As far as I know, Maya doesn't make pysanky, but she is Ukrainian. It's kind of nice to read the above paragraph again, substituting the words "pysanka" and "pysanky" with "Maya's work", and then you'll know what I am trying to get at in this section.
III. The Giving
Jay Defeo is mostly known for her paintings, especially The Rose, which she completed in 1966. The Rose took eight years to make; it is monumental for its gestation as well as for its size–at its deepest, the surface measures eleven inches. The composition is generally symmetrical; rays burst out from a central point to the limits of the canvas. Like Maya, Defeo was also an avid photographer, recording natural phenomena as well as man-made ephemera, and she often made experiments in her darkroom, layering negatives to an elegant and often mildly psychedelic effect. Living in San Francisco, Defeo was close with artists and poets like Wallace Berman, Bruce Conner, and Michael McClure. The subculture formed by this circle of friends related to the Beat poetry scene that also thrived in the Bay Area and shared the same lust for bucking up against conventions, readily experimenting with drugs, and bringing sexual and psychological–often hallucinatory and mystical–content into the work. Berman was a central figure through his work in photography, sculpture, and collage and his publication Semina. As a close friend of Berman, Defeo was a sometime subject for his photographs. Before The Rose was hauled through the window of her studio (it wouldn't fit through the doors, so it had to be lowered onto the sidewalk with a system of pullies), Berman photographed Defeo in front of the painting, nude, laughing, his signature Aleph figure superimposed over her heart–triumphant, her arms are flung upward and outward, encompassing the world.
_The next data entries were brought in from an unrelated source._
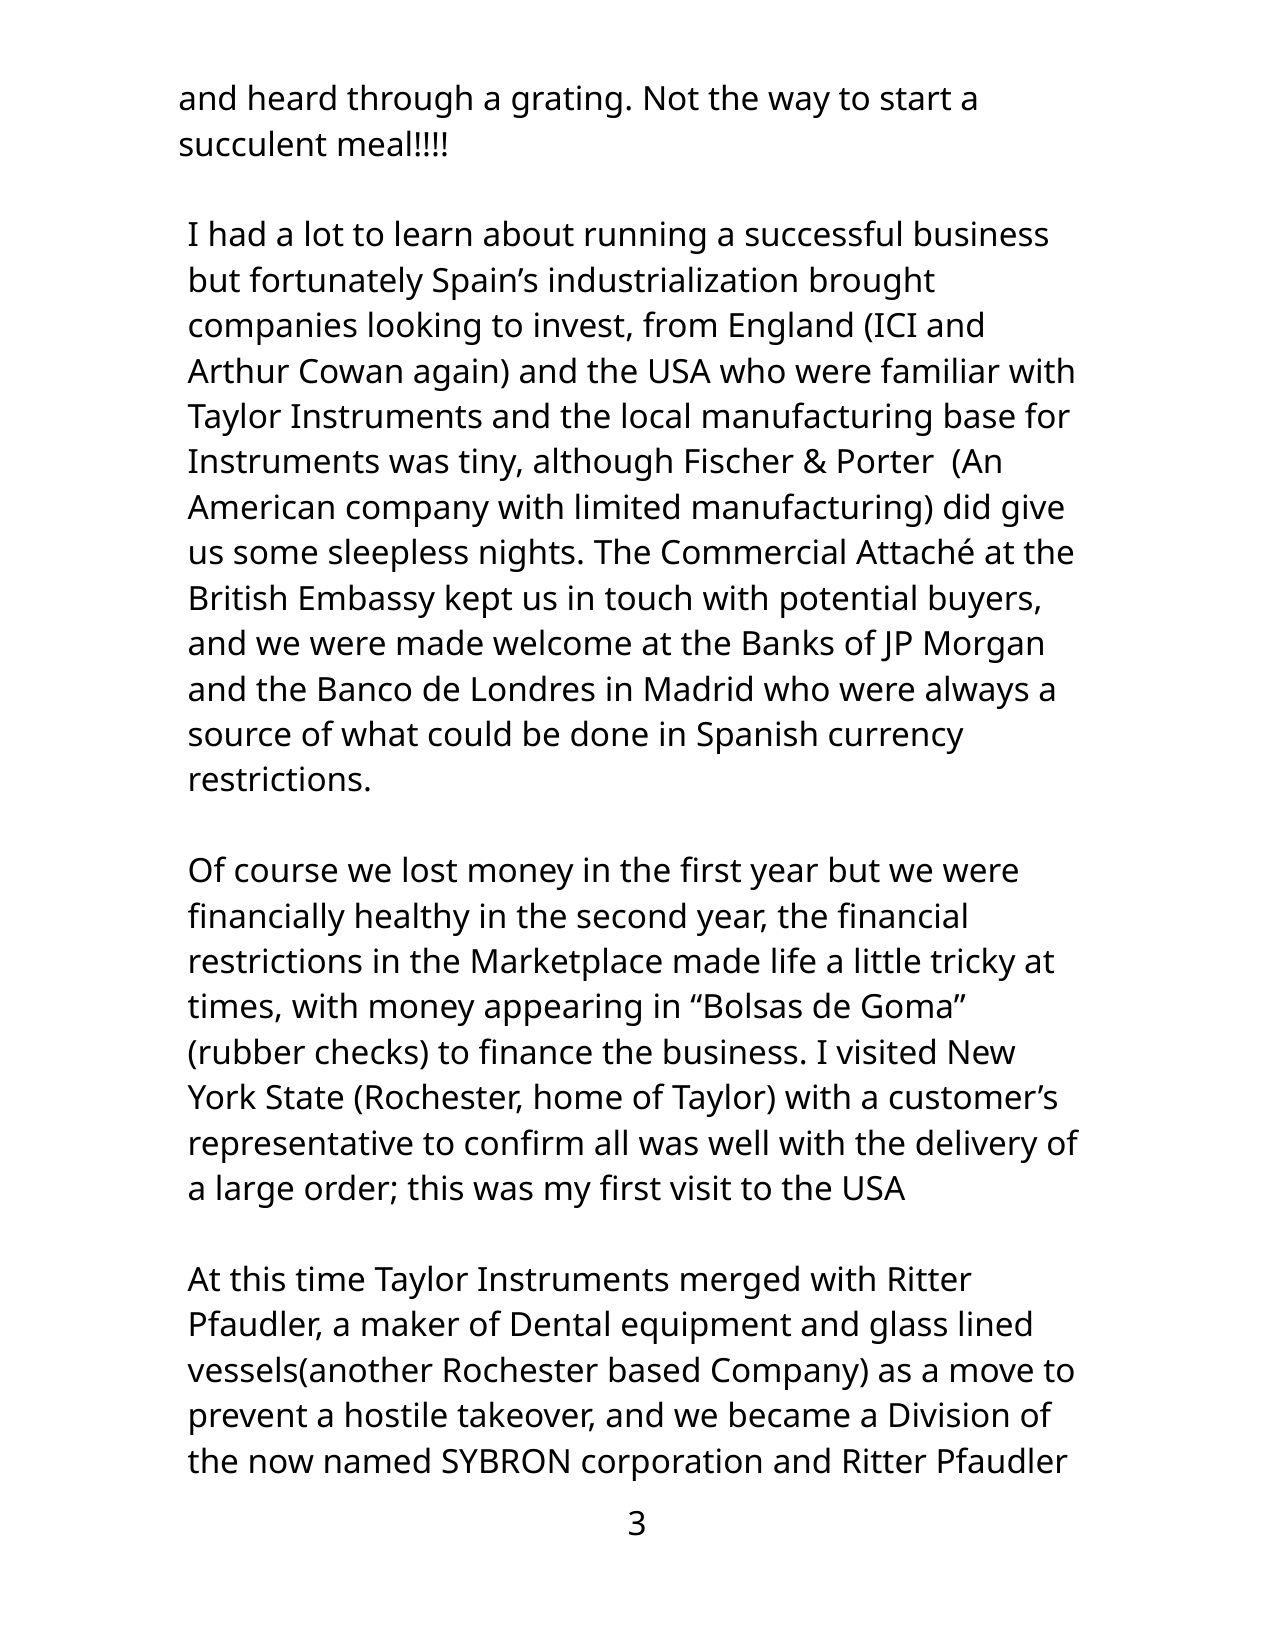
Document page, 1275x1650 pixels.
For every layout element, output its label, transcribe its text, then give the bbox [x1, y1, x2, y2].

text At this time Taylor Instruments merged with Ritter Pfaudler, a maker of Dental equipment and glass lined vessels(another Rochester based Company) as a move to prevent a hostile takeover, and we became a Division of the now named SYBRON corporation and Ritter Pfaudler [187, 1256, 1087, 1483]
text Of course we lost money in the first year but we were financially healthy in the second year, the financial restrictions in the Marketplace made life a little tricky at times, with money appearing in “Bolsas de Goma” (rubber checks) to finance the business. I visited New York State (Rochester, home of Taylor) with a customer’s representative to confirm all was well with the delivery of a large order; this was my first visit to the USA [187, 847, 1087, 1210]
text I had a lot to learn about running a successful business but fortunately Spain’s industrialization brought companies looking to invest, from England (ICI and Arthur Cowan again) and the USA who were familiar with Taylor Instruments and the local manufacturing base for Instruments was tiny, although Fischer & Porter (An American company with limited manufacturing) did give us some sleepless nights. The Commercial Attaché at the British Embassy kept us in touch with potential buyers, and we were made welcome at the Banks of JP Morgan and the Banco de Londres in Madrid who were always a source of what could be done in Spanish currency restrictions. [187, 211, 1087, 802]
text and heard through a grating. Not the way to start a succulent meal!!!! [178, 75, 1087, 166]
Not that long ago, Maya and I sat on my sofa drinking tea and eating chocolate while she showed me the photographs of her recent wall painting in progress. Watching the painting get built, I had difficulty reconciling the the fact that the painter was also the photographer, and I thought about the primary image and its documentary manifestation while Maya talked about the people she met and the bicycle she rode through Koln. It was kind of like watching stop-motion animation, and in this instance the subject of the film was an enormous, acid-colored explosion of energy emerging from the center of a wall. We looked at two images of the completed work, one in ordinary light and one bathed in the black light from the lamps she installed on the sides of the mural. The third image of the completed painting included Maya herself. No longer behind the camera documenting the process, she stands at the mid-point of the painting, its radiating gestures emanating outward from her solar plexus, from her chakras, from all kinds of ancient-new age parts of her body. Her head is slightly flung back. Her eyes are averted from the camera, and a little grin animates her face–triumphant, her arms are flung upward and outward, encompassing the world.